▸ **Directions for this task**: Each line of the listing below that includes "down" should be reported.

======== Input data ========

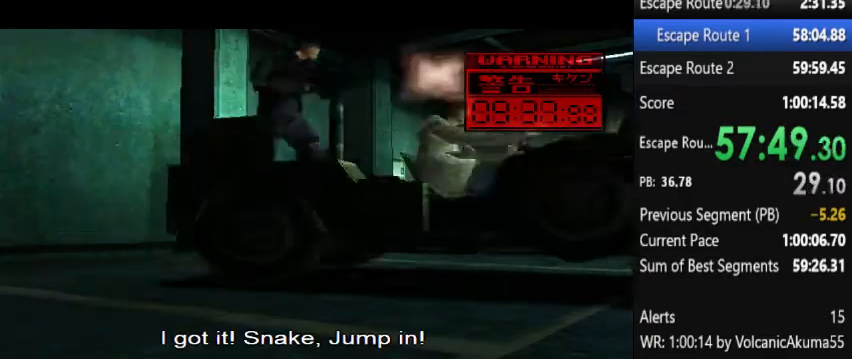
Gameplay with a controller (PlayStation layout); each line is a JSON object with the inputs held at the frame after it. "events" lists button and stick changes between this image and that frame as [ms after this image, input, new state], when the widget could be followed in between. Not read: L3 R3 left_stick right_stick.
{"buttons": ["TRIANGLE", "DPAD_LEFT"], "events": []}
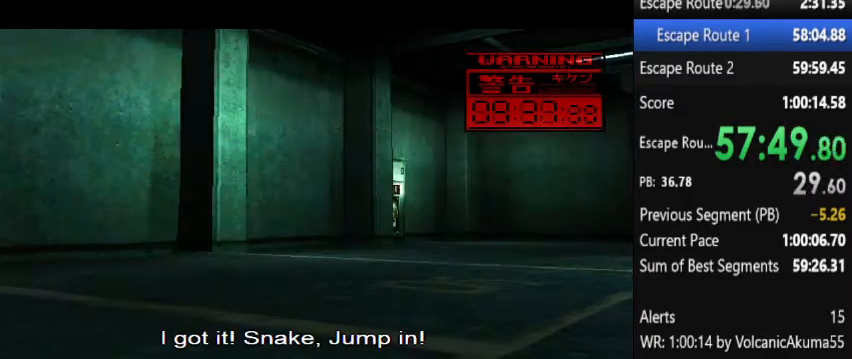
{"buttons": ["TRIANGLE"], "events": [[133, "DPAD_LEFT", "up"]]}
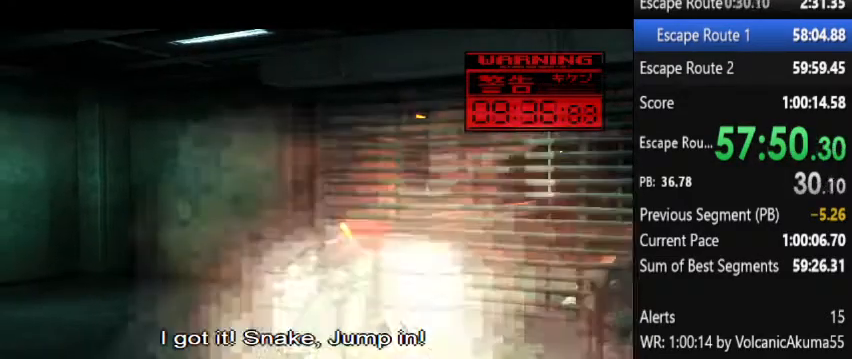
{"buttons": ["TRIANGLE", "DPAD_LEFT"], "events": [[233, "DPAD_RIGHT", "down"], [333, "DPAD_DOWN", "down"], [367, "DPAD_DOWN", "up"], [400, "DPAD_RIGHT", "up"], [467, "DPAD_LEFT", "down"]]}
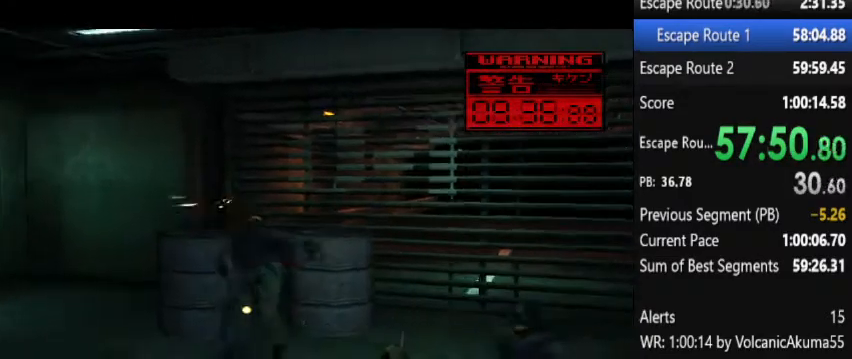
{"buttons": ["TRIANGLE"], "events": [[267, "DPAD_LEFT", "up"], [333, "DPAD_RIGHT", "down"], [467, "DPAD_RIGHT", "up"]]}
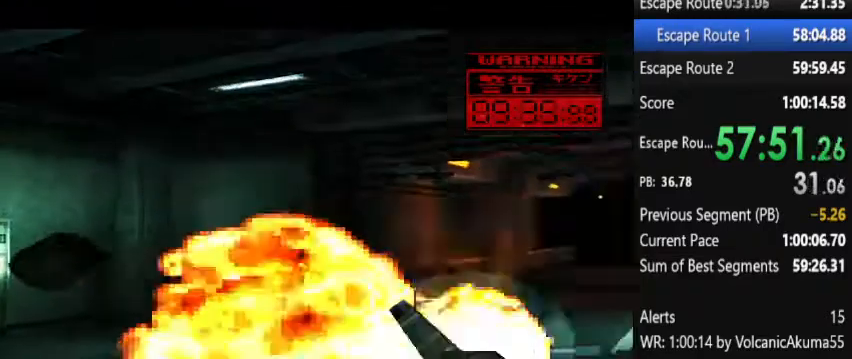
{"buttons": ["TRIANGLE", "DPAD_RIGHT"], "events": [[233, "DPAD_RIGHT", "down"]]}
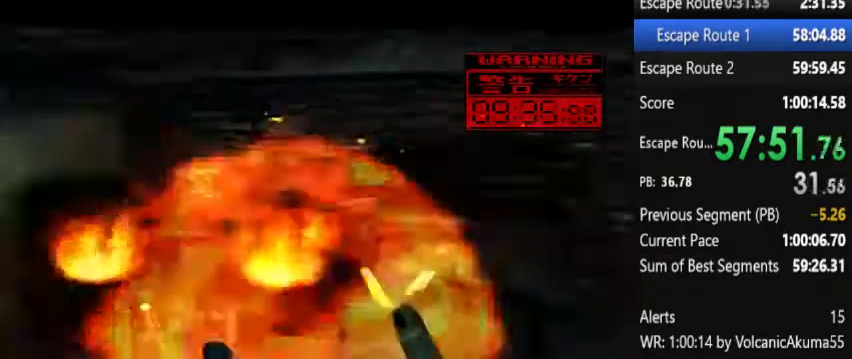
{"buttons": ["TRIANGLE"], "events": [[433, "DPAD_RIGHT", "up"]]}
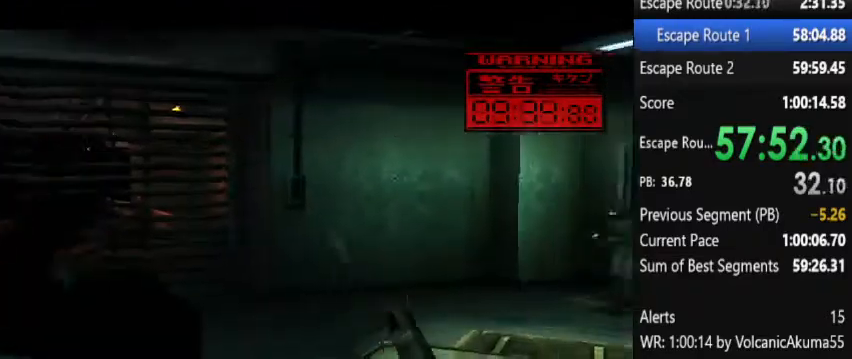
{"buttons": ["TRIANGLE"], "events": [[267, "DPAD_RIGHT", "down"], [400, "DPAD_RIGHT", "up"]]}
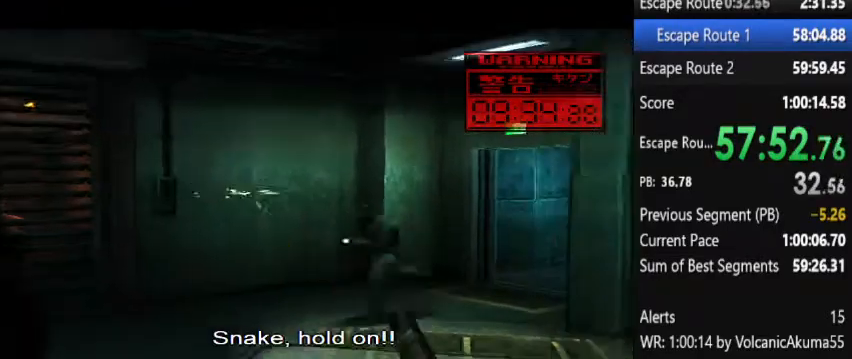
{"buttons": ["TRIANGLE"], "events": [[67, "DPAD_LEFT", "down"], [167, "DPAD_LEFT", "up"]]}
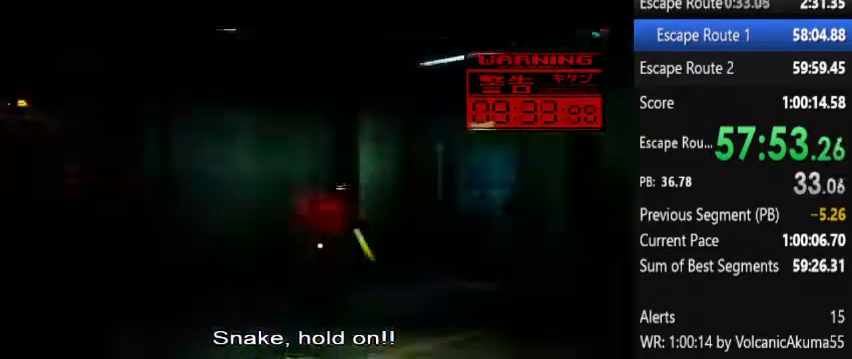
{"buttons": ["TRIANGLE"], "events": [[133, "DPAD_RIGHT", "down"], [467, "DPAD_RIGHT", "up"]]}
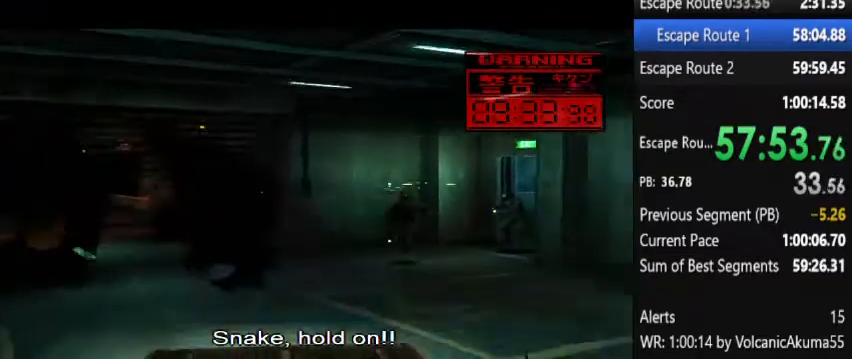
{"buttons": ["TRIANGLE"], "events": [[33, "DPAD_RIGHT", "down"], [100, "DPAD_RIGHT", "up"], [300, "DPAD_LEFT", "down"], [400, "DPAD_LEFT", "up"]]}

========
======== Input data ========

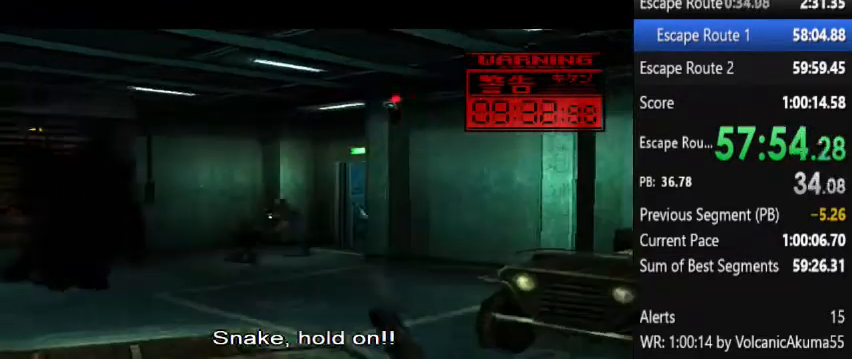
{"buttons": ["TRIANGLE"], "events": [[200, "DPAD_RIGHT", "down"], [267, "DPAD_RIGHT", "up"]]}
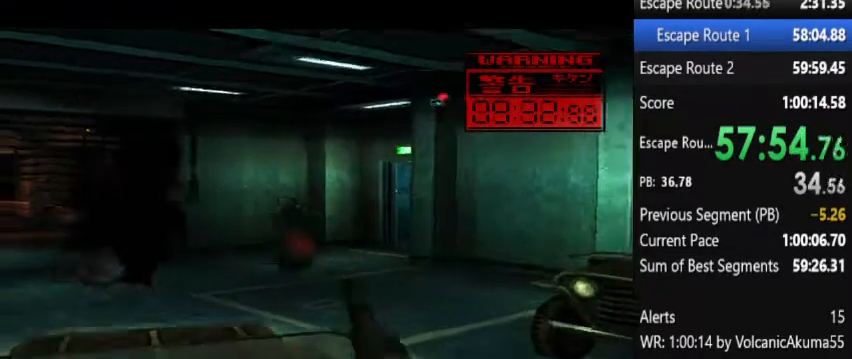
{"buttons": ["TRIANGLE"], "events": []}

========

▸ **Solution**:
{"buttons": ["TRIANGLE", "DPAD_LEFT"], "events": [[233, "DPAD_RIGHT", "down"], [333, "DPAD_DOWN", "down"], [367, "DPAD_DOWN", "up"], [400, "DPAD_RIGHT", "up"], [467, "DPAD_LEFT", "down"]]}
{"buttons": ["TRIANGLE"], "events": [[267, "DPAD_LEFT", "up"], [333, "DPAD_RIGHT", "down"], [467, "DPAD_RIGHT", "up"]]}
{"buttons": ["TRIANGLE", "DPAD_RIGHT"], "events": [[233, "DPAD_RIGHT", "down"]]}
{"buttons": ["TRIANGLE"], "events": [[267, "DPAD_RIGHT", "down"], [400, "DPAD_RIGHT", "up"]]}
{"buttons": ["TRIANGLE"], "events": [[67, "DPAD_LEFT", "down"], [167, "DPAD_LEFT", "up"]]}
{"buttons": ["TRIANGLE"], "events": [[133, "DPAD_RIGHT", "down"], [467, "DPAD_RIGHT", "up"]]}
{"buttons": ["TRIANGLE"], "events": [[33, "DPAD_RIGHT", "down"], [100, "DPAD_RIGHT", "up"], [300, "DPAD_LEFT", "down"], [400, "DPAD_LEFT", "up"]]}
{"buttons": ["TRIANGLE"], "events": [[200, "DPAD_RIGHT", "down"], [267, "DPAD_RIGHT", "up"]]}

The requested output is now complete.